女性自立支援法制定を

「女性自立支援法(仮称)制定にむけて」と題した、東京都社会福祉協議会婦人保護部会主催のシンポジウムに参加しました。

 最初に、全国婦人保護施設連絡会会長より「婦人保護施設は、入所期限のない、中・長期支援の要であるが、根拠法は売春防止法であり、施設の不自由さ、生活しにくさがある。

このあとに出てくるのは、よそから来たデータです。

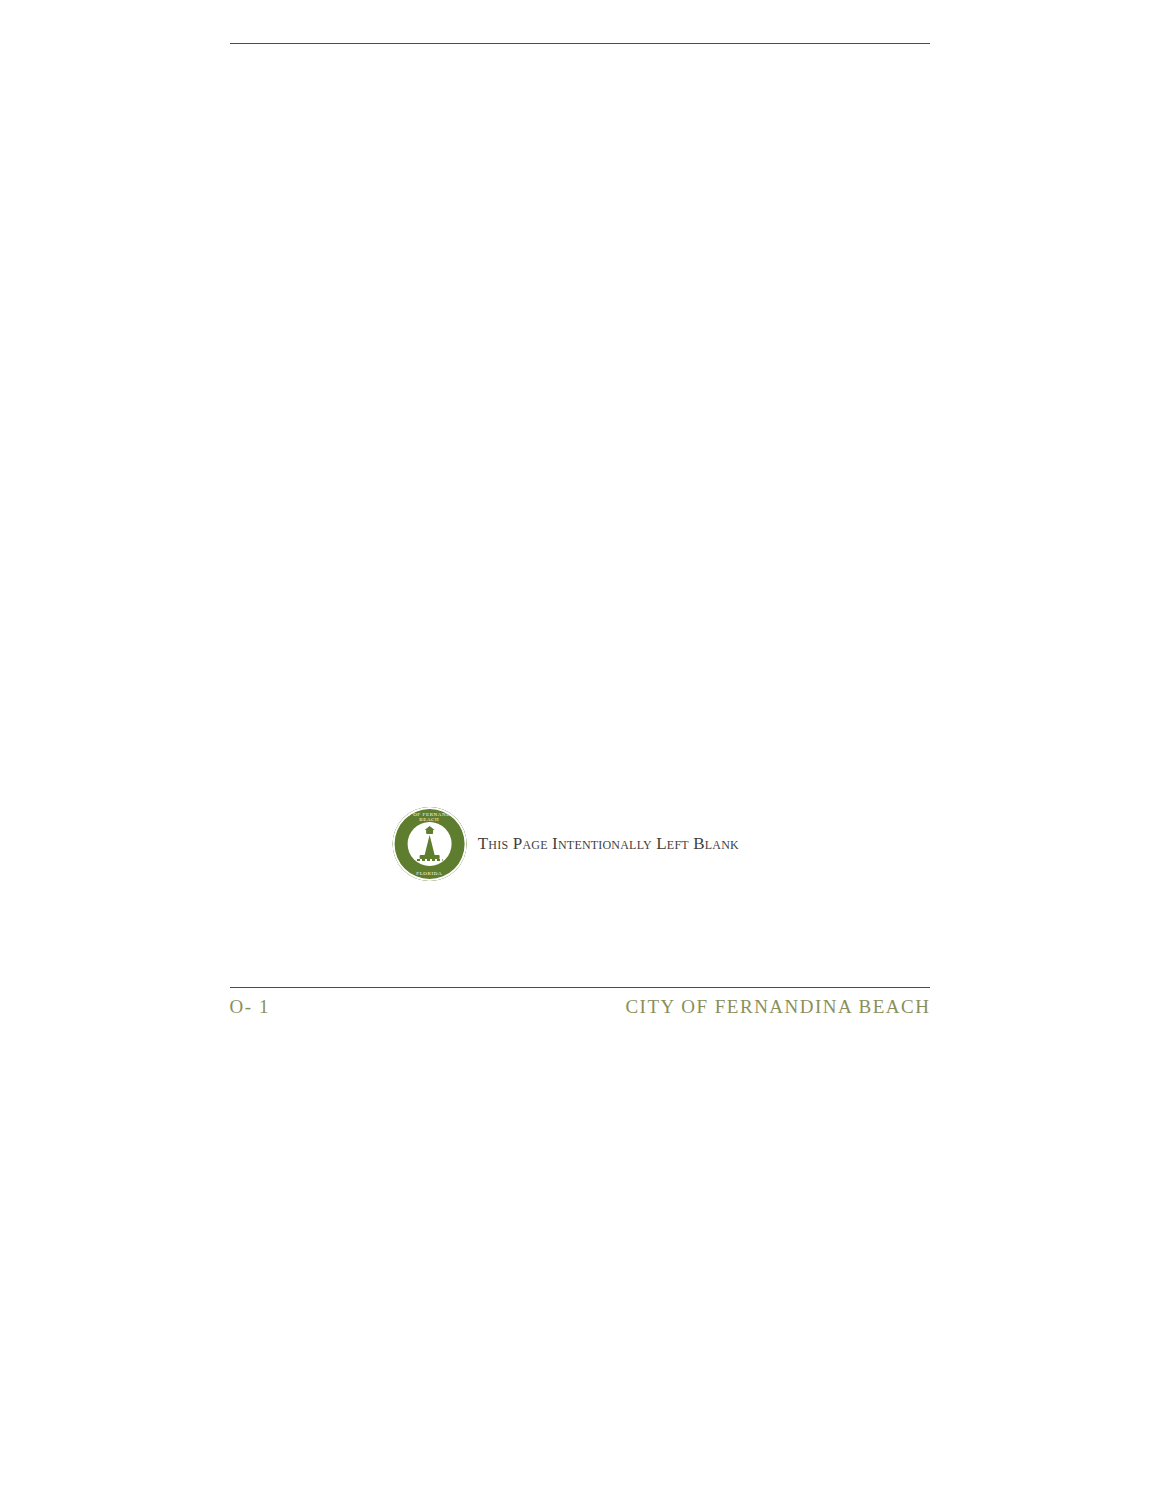City of Fernandina Beach
1811
Florida
This Page Intentionally Left Blank
O- 1 City of Fernandina Beach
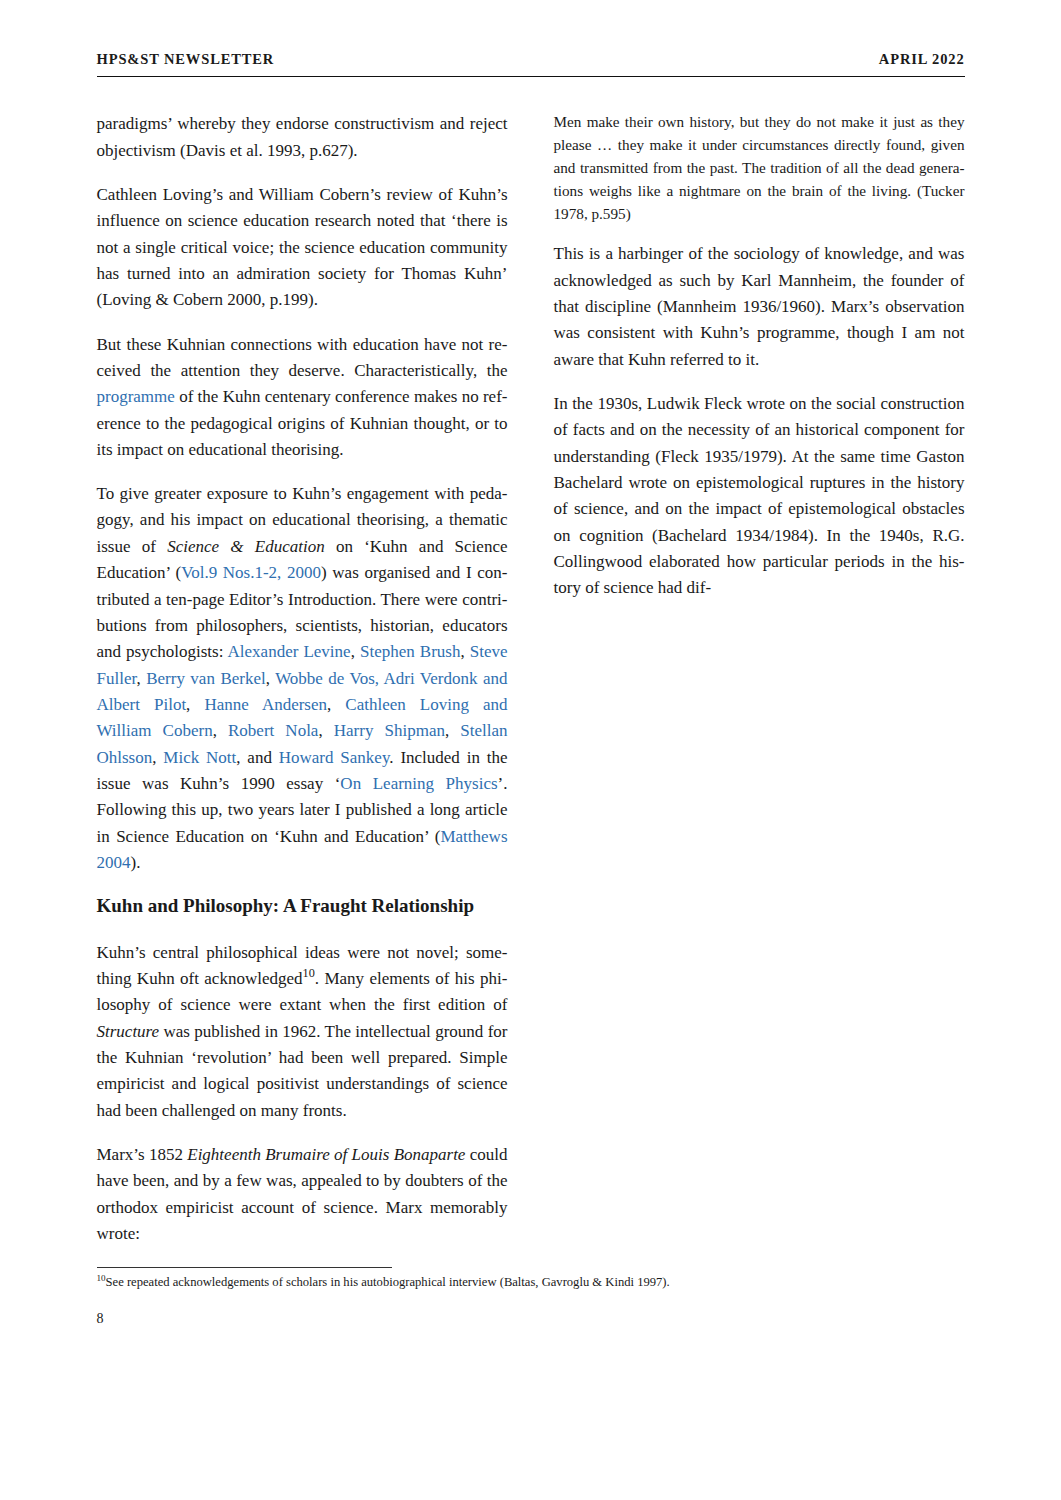HPS&ST NEWSLETTER
APRIL 2022
paradigms’ whereby they endorse constructivism and reject objectivism (Davis et al. 1993, p.627).
Cathleen Loving’s and William Cobern’s review of Kuhn’s influence on science education research noted that ‘there is not a single critical voice; the science education community has turned into an admiration society for Thomas Kuhn’ (Loving & Cobern 2000, p.199).
But these Kuhnian connections with education have not received the attention they deserve. Characteristically, the programme of the Kuhn centenary conference makes no reference to the pedagogical origins of Kuhnian thought, or to its impact on educational theorising.
To give greater exposure to Kuhn’s engagement with pedagogy, and his impact on educational theorising, a thematic issue of Science & Education on ‘Kuhn and Science Education’ (Vol.9 Nos.1-2, 2000) was organised and I contributed a ten-page Editor’s Introduction. There were contributions from philosophers, scientists, historian, educators and psychologists: Alexander Levine, Stephen Brush, Steve Fuller, Berry van Berkel, Wobbe de Vos, Adri Verdonk and Albert Pilot, Hanne Andersen, Cathleen Loving and William Cobern, Robert Nola, Harry Shipman, Stellan Ohlsson, Mick Nott, and Howard Sankey. Included in the issue was Kuhn’s 1990 essay ‘On Learning Physics’. Following this up, two years later I published a long article in Science Education on ‘Kuhn and Education’ (Matthews 2004).
Kuhn and Philosophy: A Fraught Relationship
Kuhn’s central philosophical ideas were not novel; something Kuhn oft acknowledged10. Many elements of his philosophy of science were extant when the first edition of Structure was published in 1962. The intellectual ground for the Kuhnian ‘revolution’ had been well prepared. Simple empiricist and logical positivist understandings of science had been challenged on many fronts.
Marx’s 1852 Eighteenth Brumaire of Louis Bonaparte could have been, and by a few was, appealed to by doubters of the orthodox empiricist account of science. Marx memorably wrote:
Men make their own history, but they do not make it just as they please … they make it under circumstances directly found, given and transmitted from the past. The tradition of all the dead generations weighs like a nightmare on the brain of the living. (Tucker 1978, p.595)
This is a harbinger of the sociology of knowledge, and was acknowledged as such by Karl Mannheim, the founder of that discipline (Mannheim 1936/1960). Marx’s observation was consistent with Kuhn’s programme, though I am not aware that Kuhn referred to it.
In the 1930s, Ludwik Fleck wrote on the social construction of facts and on the necessity of an historical component for understanding (Fleck 1935/1979). At the same time Gaston Bachelard wrote on epistemological ruptures in the history of science, and on the impact of epistemological obstacles on cognition (Bachelard 1934/1984). In the 1940s, R.G. Collingwood elaborated how particular periods in the history of science had dif-
10See repeated acknowledgements of scholars in his autobiographical interview (Baltas, Gavroglu & Kindi 1997).
8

厚生労働省も今年度、困難をかかえる女性支援のあり方検討会を実施。女性の問題は縦割りでなく横断的な施策が必要。ニーズをもつすべての女性を支援できる「女性自立支援法」制定が必要」とのよびかけがありました。

続いて、3名のシンポジストによる講演です。

「アフターケア相談所ゆずりは」所長は、「社会的養護で育った子どもだけでなく、親がいても虐待や貧困などで、親元で育てられない子どもも支援している。18歳を過ぎて、住み込みで生活するが、家賃が払えない、仕事が続けられない、うまくいかない、生活も大変という状況に伴走する。メールや電話をもらい、自分たちが出向いて、必要な窓口に同行支援している」

「女性からの相談は、転職したい、体調が悪い、死にたい、家賃払えない、お金を貸してほしいなどあるが、その背景にある真の相談・被害がある。それは、性虐待、性被害(ストーカー・痴漢)、DV・デートDV(暴力・暴言・搾取)、性風俗、予期せぬ妊娠、出産、中絶など。女性性であるがゆえの相談です」

「どんな苦しい思いをしてきたんだろうと、見えないところに想像力を働かせ、理解と寄り添いが必要。あるがままのあなたでいいと」

「行政の相談窓口では、わらをもすがる思いで出向いた相談者に対し、困っていることを引き出し、迅速な支援につなげる、相談の人的体制や質を向上させてほしい」と報告されました。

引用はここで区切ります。